A flip of the switch transforms the retail store in Boston's TD Banknorth from basketball to hockey.

By By Jeff Yoders, Associate Editor | August 11, 2010
This article first appeared in the 200702 issue of BD+C.

While Boston Red Sox fans had to wait 86 years between World Series Championships, they at least had Fenway Park all to themselves for every game. But the Celtics and Bruins, legendary Beantown franchises with championship histories of their own, have always shared Boston Garden and the new TD Banknorth Garden, an arrangement that isn't always the coziest fit for the NBA's and NHL's overlapping schedules.

Aside from the challenges posed by switching a basketball court to a hockey rink, the two teams face smaller, everyday challenges, such as sharing retail store space inside the arena. The retail environment and the merchandise have to change on a nightly basis—from November to June—to accommodate both basketball and hockey fans. Selling a mixture of team merchandise in the three Fanzone stores within TD Banknorth Garden simply wasn't a good enough of a solution for building owner Delaware North Company, a national concessions company based in Boston and the owner of the Bruins.

“Our client had a desire that 85% of the merchandise on display be representative of the team performing that night,” says Andy Connors, principal of Partners by Design, of Manchaug, Mass., a member of the joint venture interior design team with Icon Architecture of Boston. “There was limited storage available and operations costs simply made it impossible to switch out the majority of the merchandise on a nightly basis.”

So, instead of changing merchandise, the design team decided to literally “flip” the store using a rotating wall system with panels on both sides. Flick the switch and the panels display Bruins merchandise; flick it again to sell Celtics merchandise. Graphics panels, logos on cashwraps, store signage, and decorative light fixtures also flip to highlight the specific heritage of the Bruins or Celtics.

The designers used elements of both basketball and hockey, including netting, hoops, red goal posts, basketballs, the Celtics trademark parquet flooring, and the look of the Bruins' ice to create a specific shopping experience for both teams. A seamless white rubber floor, an open-cell ceiling system, and flat-screen televisions with live game feeds are the only store elements that don't flip.

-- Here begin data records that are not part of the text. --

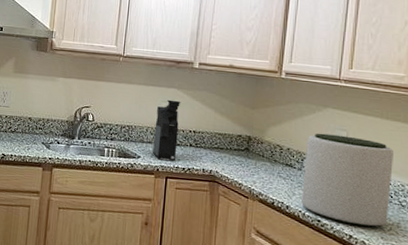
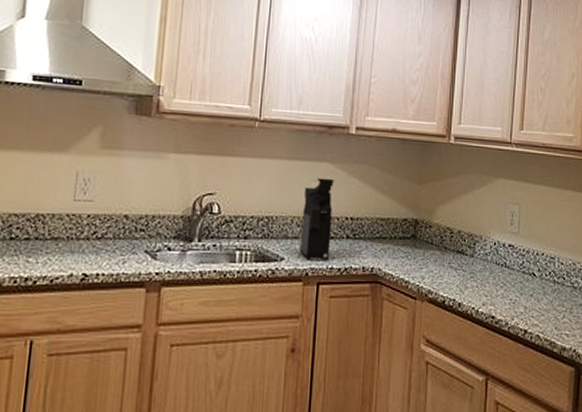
plant pot: present [301,133,393,227] -> none [474,209,565,318]

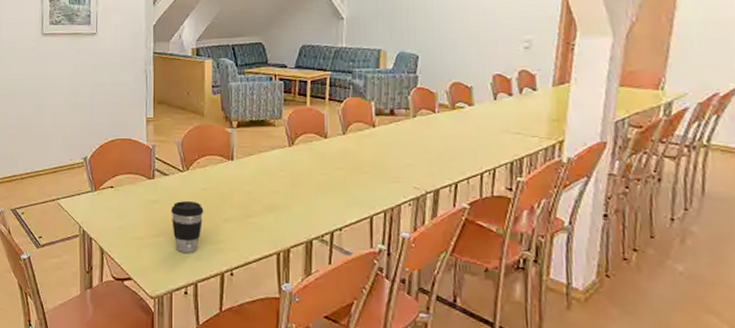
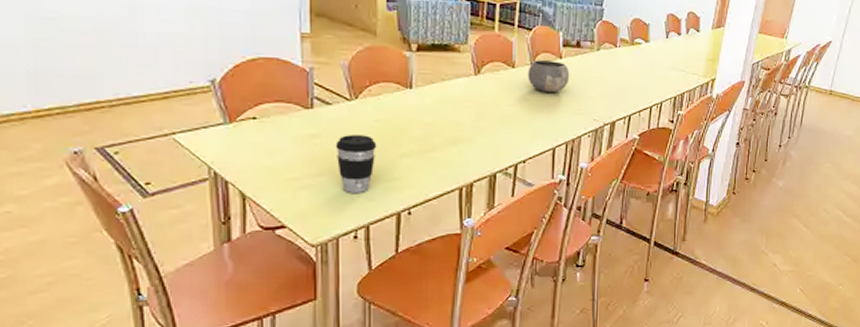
bowl: none [340,130,385,162] -> present [527,60,570,93]

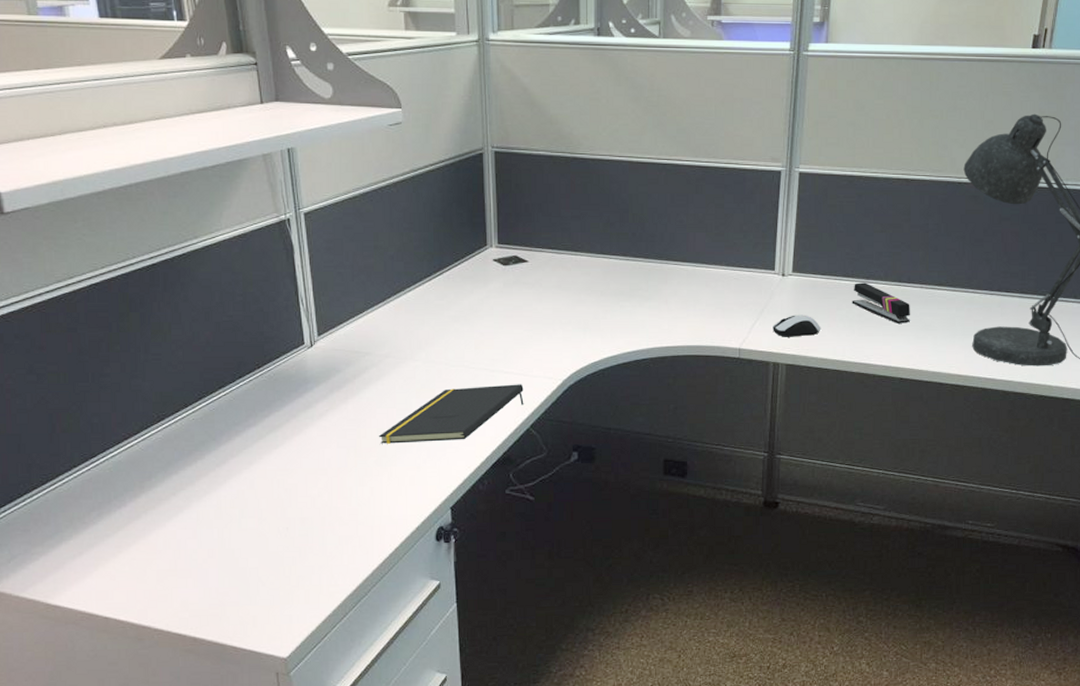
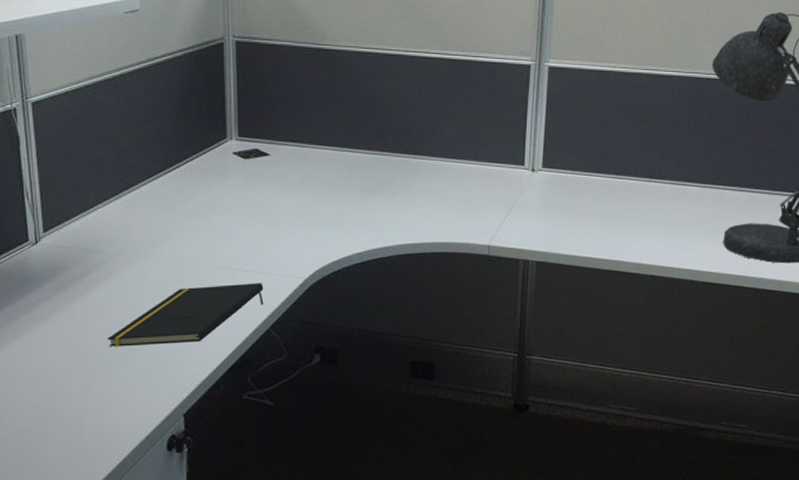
computer mouse: present [773,315,821,337] -> none [522,211,572,234]
stapler: present [852,282,911,323] -> none [602,178,662,220]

“It was a design that made the most of limited space while also making the shift easy for the people that work there,” says Connors. “The stores can switch programs in a period of about half an hour and we've gotten good feedback from the managers since the stores opened in January.”

The Fanzone stores also save time and money by using lighting to flip team logos and colors. The storefronts have backlit, acrylic panel systems that extend the store's full length and height. A Color Kinetics lighting system changes the panels from Bruins gold to Celtics green. Corresponding team logos are projected onto the center acrylic panels and are wired to change at the flick of a switch. Both store employees and the client are satisfied with the result.

“The ability to change the focus of the store really enhances the shopping experience,” says Jerry Freed, regional VP of Delaware North. “The new concept provides the customer with a much sleeker, team-focused environment.”